I took what I’d learned about grammar (deep grammar, of the language itself) and about writing, and I shared it with others, developing a class in rhetorical grammar for UC Santa Cruz Extension. I put that first run of the class together with this edition. When the third edition came out, soon after (or perhaps during) that first semester, I switched. I taught the class through three, perhaps four, times before the workload of my day job combined with the workload of teaching became too much to continue with.
That was a great class though. As is always the case with teaching, gathering all that material together, creating exercises, worksheets, and tests, answering questions — all the work of marshaling resources to explain something detailed and complex to others, comprehensively, over many weeks — was deeply, deeply satisfying. It also served to inculcate those principles more firmly in my own mind. “To teach is to learn twice,” as the 19th-century French essayist Joseph Joubert said.
I found this book originally through another. The author of this book, Martha Kolln, was the author also of my favorite grammar book to that point, the book with which I had really, deeply, and truly come to understand Modern English grammar; and this second book of hers, which focuses on grammar as a tool for writing, teased out and developed the concepts that the grammar book had concluded with. Kolln’s perspective and insights are very much in line with the perspective and insights of Joseph Williams, and so this book (in various editions over time) formed the perfect companion to the Clarity and Grace series. I studied them both at various times, reinforcing and deepening what I’d already learned in the process.

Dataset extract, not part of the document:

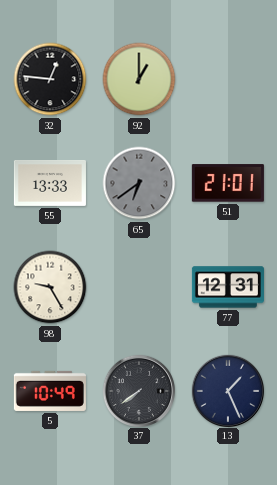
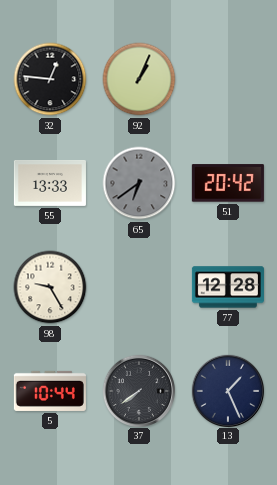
92: 1:00 -> 1:04
51: 21:01 -> 20:42
77: 12:31 -> 12:28
5: 10:49 -> 10:44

Rhetorical Grammar, now in its 8th edition, and Style: Lessons in Clarity and Grace, now in its 12th, together make for an excellent program of study for any writer or editor, though you must come to them with a foundation of English grammar firmly in place. (Though RG will deepen that grammatical understanding.) These are not books about simple, mechanical corrections, but about writing well. And as always, you must read. Only wide reading can train your ear to the music of the language, in its many varieties, its many, many possibilities.